* * *
In the garden of Home Country the sound of the shotgun booming through the still night air, had jolted a squeal from Missus Hughes. And more importantly, startled Shoomba into a precarious level of wakefulness.
“Wha . . . ?” he hiccupped, lurching into a sitting position.
Through his mind raced a series of badly connected impressions: the smell of Burnt Bill; the sight through her window of a spent and exhausted Tina; the howling gibbery Allah - Allah chant of the Less from the darkness under the house; You have armed an explosive device. The ‘Ghani witch with a gun. Flashes of light and sound and the earth erupting at his feet. And now the definite boom of a shotgun. You didn’t have to be a philosopher to understand that whatever was stalking the neighbourhood was in no mood for games.
There was only one thing to do.
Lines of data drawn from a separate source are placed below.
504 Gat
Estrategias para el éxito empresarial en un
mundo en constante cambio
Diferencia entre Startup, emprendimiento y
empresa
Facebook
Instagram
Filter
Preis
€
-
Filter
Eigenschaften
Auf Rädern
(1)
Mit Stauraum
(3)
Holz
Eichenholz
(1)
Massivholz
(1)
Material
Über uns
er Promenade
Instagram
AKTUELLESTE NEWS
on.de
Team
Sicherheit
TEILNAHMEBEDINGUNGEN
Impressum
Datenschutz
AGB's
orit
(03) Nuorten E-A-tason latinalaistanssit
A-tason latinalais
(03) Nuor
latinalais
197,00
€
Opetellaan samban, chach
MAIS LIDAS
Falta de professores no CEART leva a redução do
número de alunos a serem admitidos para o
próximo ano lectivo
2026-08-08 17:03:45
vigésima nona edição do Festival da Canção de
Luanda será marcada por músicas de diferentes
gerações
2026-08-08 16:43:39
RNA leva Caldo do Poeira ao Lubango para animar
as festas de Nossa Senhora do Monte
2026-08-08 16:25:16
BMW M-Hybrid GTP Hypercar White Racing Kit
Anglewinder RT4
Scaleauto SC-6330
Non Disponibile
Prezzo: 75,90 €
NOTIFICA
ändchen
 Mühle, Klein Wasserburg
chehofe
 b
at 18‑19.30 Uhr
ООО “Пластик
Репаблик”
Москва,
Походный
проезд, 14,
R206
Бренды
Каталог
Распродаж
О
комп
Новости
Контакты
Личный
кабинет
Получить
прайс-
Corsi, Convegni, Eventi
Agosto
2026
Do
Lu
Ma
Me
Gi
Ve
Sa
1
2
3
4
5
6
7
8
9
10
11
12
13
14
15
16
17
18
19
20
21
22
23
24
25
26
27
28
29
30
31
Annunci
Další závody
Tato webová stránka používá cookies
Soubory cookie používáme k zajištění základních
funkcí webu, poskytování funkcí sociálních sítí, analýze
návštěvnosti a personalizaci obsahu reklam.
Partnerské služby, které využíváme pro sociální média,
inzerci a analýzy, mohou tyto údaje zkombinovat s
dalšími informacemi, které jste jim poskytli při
He scrabbled to his feet, sweeping away the dirt and filth that encrusted him and the clutching appeal of Dorothy Hughes and, driven by rum-addled panic, he charged out across the yard, heading for home. Almost immediately his disintegrating armour tangled about his feet and brought him down, as luck would have it, dead centre amongst a series-wired trio of the Quiet Man’s smoke bombs. They were little more than toys - tricks that children could make - but the resultant fizz and crackle, coupled with the columns of white smoke, brought Shoomba almost to the brink of religious conversion.
“Aaiiee!” he screamed and, rising to his knees, raising his arms to the black vault of sky: “Jesus Cripes o’ mercy!”
Missus Hughes, seeing the wall of luminous smoke rise from the centre of the yard, and the beseeching shadow of Shoomba enraptured within, spread herself even thinner over her blind, prostrate, groaning husband.